● **作業指示**:
- A) デジタルツインに関する文章によると、「デジタルツイン」という名前はどのような理由でつけられたのですか?
- B) デジタルツインに関する文章を、最後の文の後から書き継いでください。

● **文書の一節**:
****************

デジタルツインとは?地理空間分析にも活用される最新ツール
GIS応用

デジタルツインとは?地理空間分析にも活用される最新ツール

製造業や運輸業など様々な産業で利用されるようになったデジタルツイン。

地理空間分析においても都市開発や災害防止のための新手法として、GIS分析と同時によく利用されるようになりました。

この記事ではデジタルツインの概要やメリット、主なシステムや事例について簡単にご紹介します。

デジタルツインとは何か?

デジタルツインとは、物理的なオブジェクトやシステムをデジタルの世界で正確に再現した仮想モデルのことを指します。

物理的な対象とデジタルモデルが双子(ツイン)のように並行して存在し、相互に影響を与え合うことからこの名前がつけられました。

具体的には、実際にインターネットで使われる機器や建物、都市などの物理的な存在を、コンピューター上に構築された仮想空間内に再現し、その挙動や状態をリアルタイムで監視・分析・シミュレーションする技術です。

IoT(モノのインターネット)やビッグデータ、AI(人工知能)などの技術の進展により、センサーやデバイスが収集する膨大なデータを活用し、物理的な対象物の状態を正確にデジタルモデルに反映させることが可能になりました。

現実の世界と密接に連動する動的なシステムであるデジタルツインが登場したことで、現実世界のリアルタイムの監視やシュミレーションを行うことにより、以下の事例のようにあらゆる分野で活用が始まっています。

****************

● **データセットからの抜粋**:

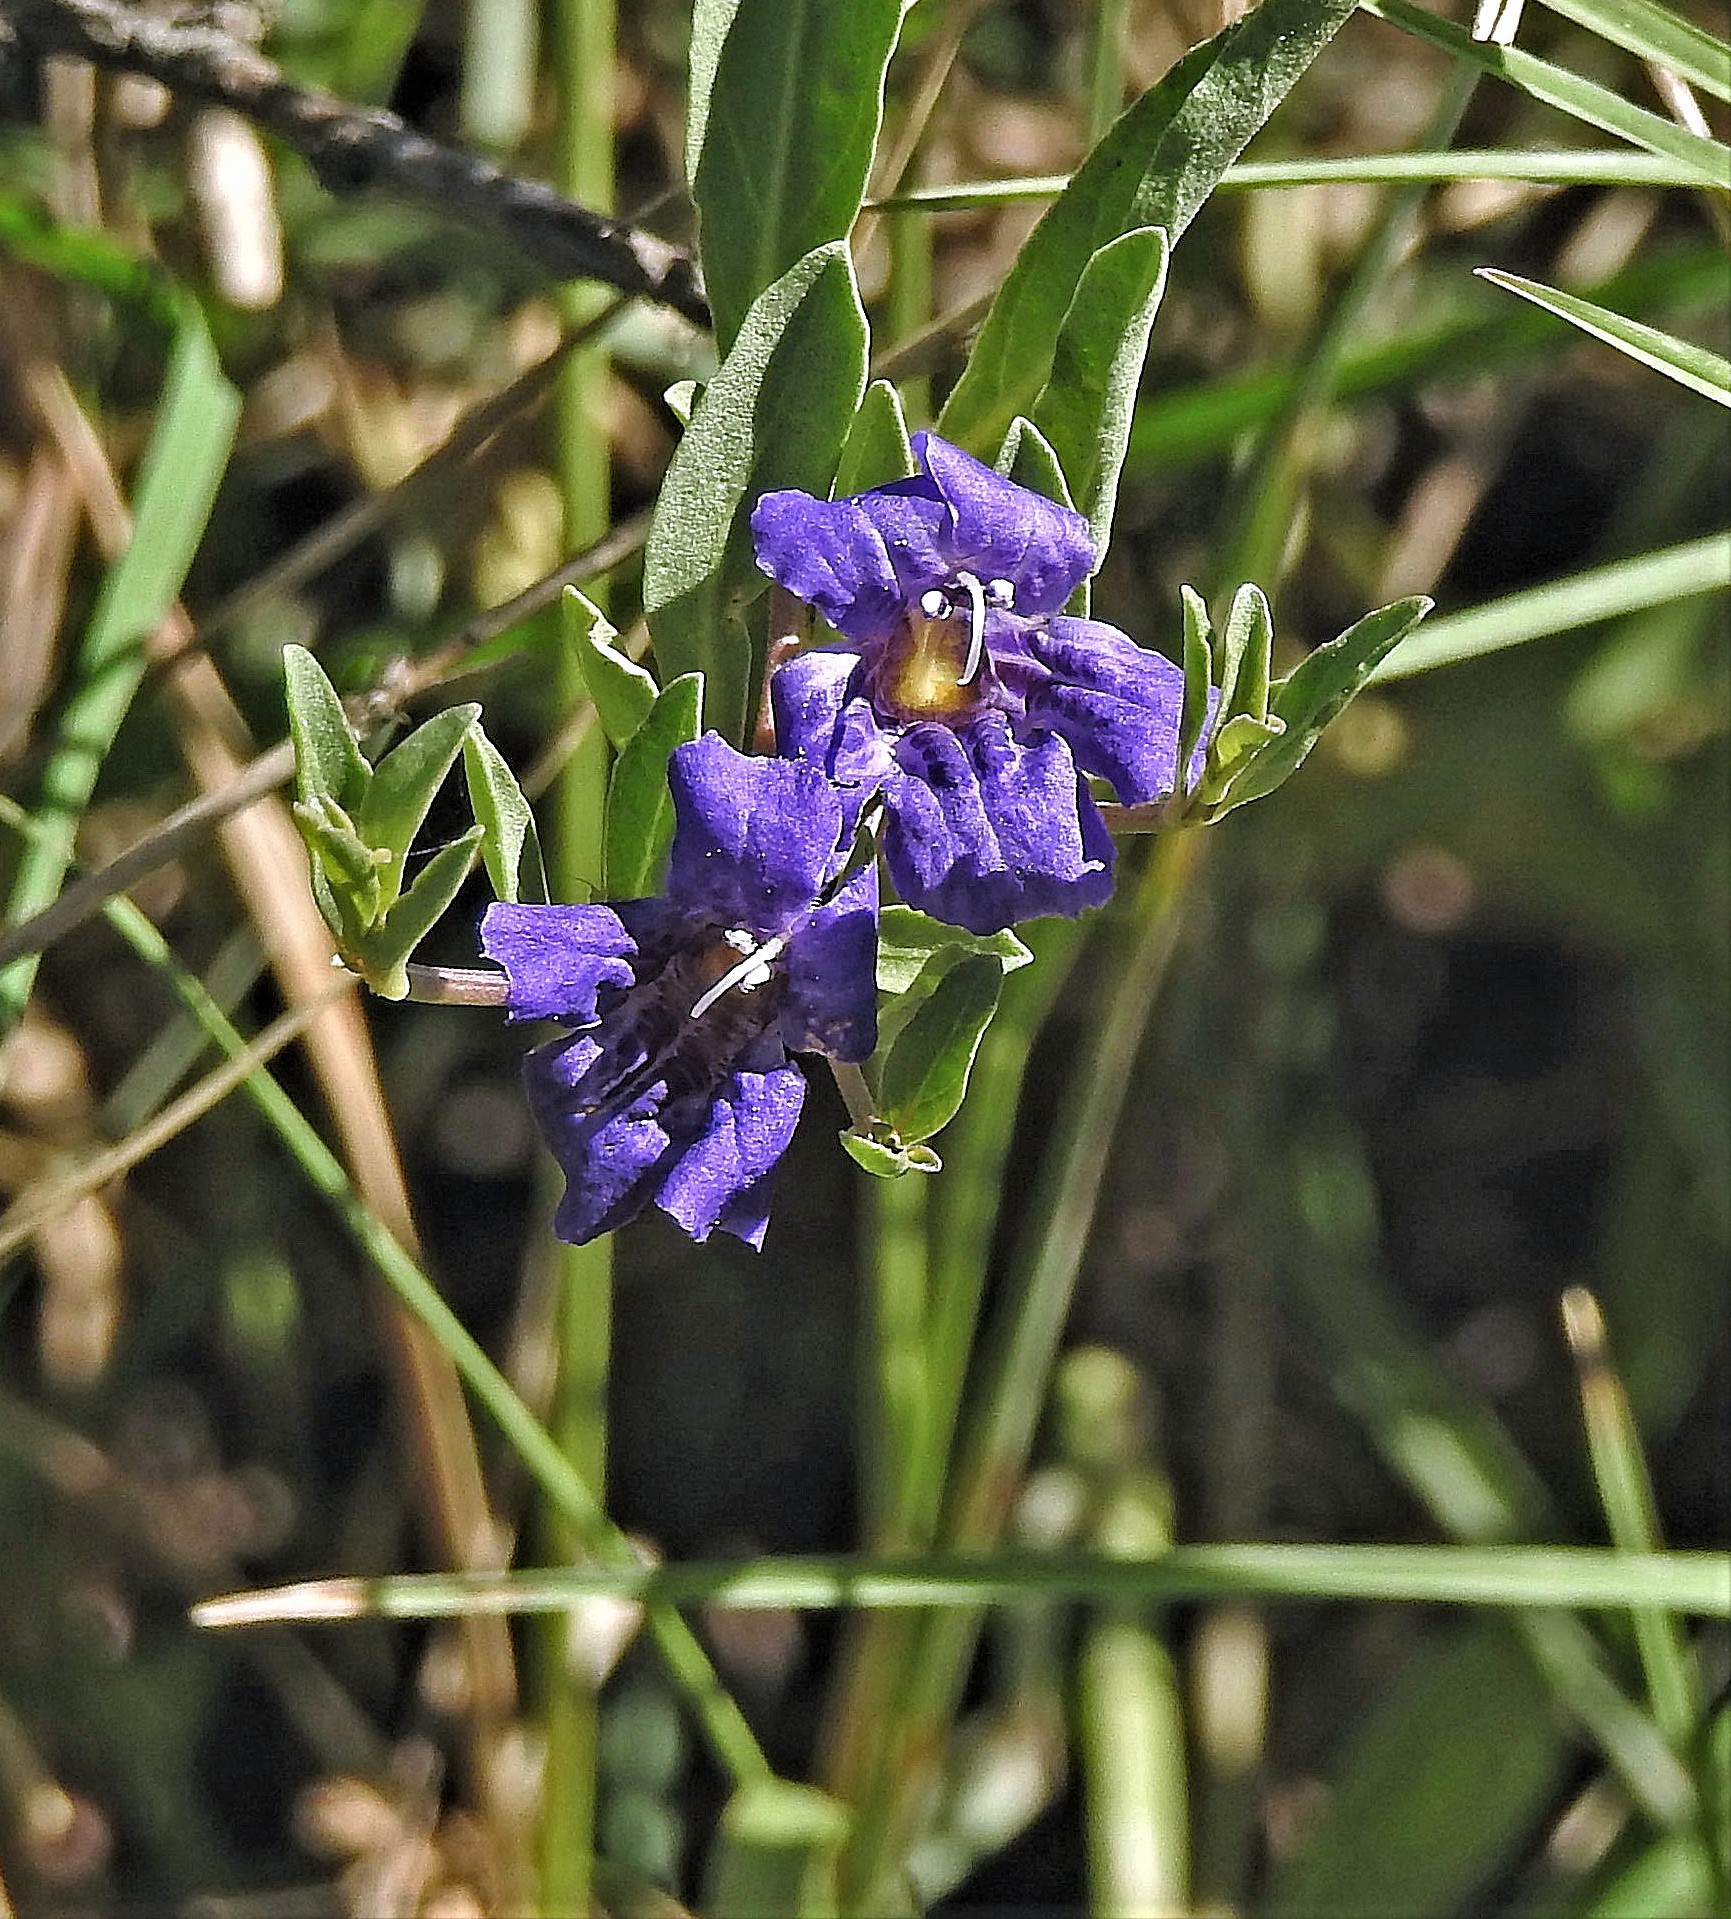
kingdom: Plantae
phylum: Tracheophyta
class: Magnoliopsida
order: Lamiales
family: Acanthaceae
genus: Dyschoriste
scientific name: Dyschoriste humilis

****************

● **各作業の解答**:
- A) 物理的な対象とデジタルモデルが双子(ツイン)のように並行して存在し、相互に影響を与え合うことから名づけられました。

- B)
  • 製造ライン上に設置した多種多様なセンサーから生体データやCO2濃度データなどを収集してデジタルツイン上に反映させることで異常予知
  • 航空機エンジンのメンテナンスを本当に補修が必要な場所と時に応じて実施
  • 自動車に走行状態を識別・修正し、必要であれば内部ソフトをアップデート

またデジタルツインの応用範囲の中には都市計画や土地利用などの地理空間分析も含まれます。

その前提として位置情報を使うため、GISソフトも併せて使われることが多いです。

複雑かつ巨大な建造物や自然の表現や時間経過などに向くシステムであるため、うまく利用すれば地理空間分析を極めて効率化させることができる期待のツールです。

地理空間分析におけるデジタルツインの国際基準規格と主なモデル

デジタルツインのような3Dデータを利用する主体は、国や自治体だけでなく企業や個人も含む多くの人や団体が利用するため、共通のプラットフォームが欠かせません。

地理空間情報分野においては国際標準化団体OGC(Open Geospatial Consortium)が策定した国際標準「CityGML」の規格を採用することで、国内外多くのデジタルツインを利用することができます。

この企画は一律に幾何学上で構成した「ジオメトリモデル」のほか、建物や街路を区別して定義し、それぞれに高さや属性情報が付与された「セマンティックモデル」を活用しています。

そのため高い精度・秘匿性が求められる高度な用途に応用できます。

日本においては、国土交通省が主導するPLATEAU(プラトー)が3D都市モデルのオープンデータとして有名で、公開されています。

このシステムは以下3つのデータで構成され、以前から調査・取得されてきたデータのダウンロードコストを削減でき、莫大な構築費用をかけずに作業時間を下げることができる点でも注目を集めています。

  • 航空測量データ:航空機からレーザープロファイラーで測量した高さや航空写真
  • 都市基本計画図:自治体・市町村による2D地図データ
  • 都市計画基本調査:都市計画法にも続いて調査された建物の属性や構造などの基本情報

PLATEAUは世界的には遅れてのリリースとなりましたが、すでに全国各地の自治体や企業により様々なアイデアが生まれ、日々拡張を続けています。

なおPLEATEAUにおいてはオープンデータのダウンロードのほかWebブラウザ上でエリアや3Dモデル、各種の情報を表示できる「PLEATEAU VIEW」も提供されているので、興味のある方は是非ともアクセスしてみてください。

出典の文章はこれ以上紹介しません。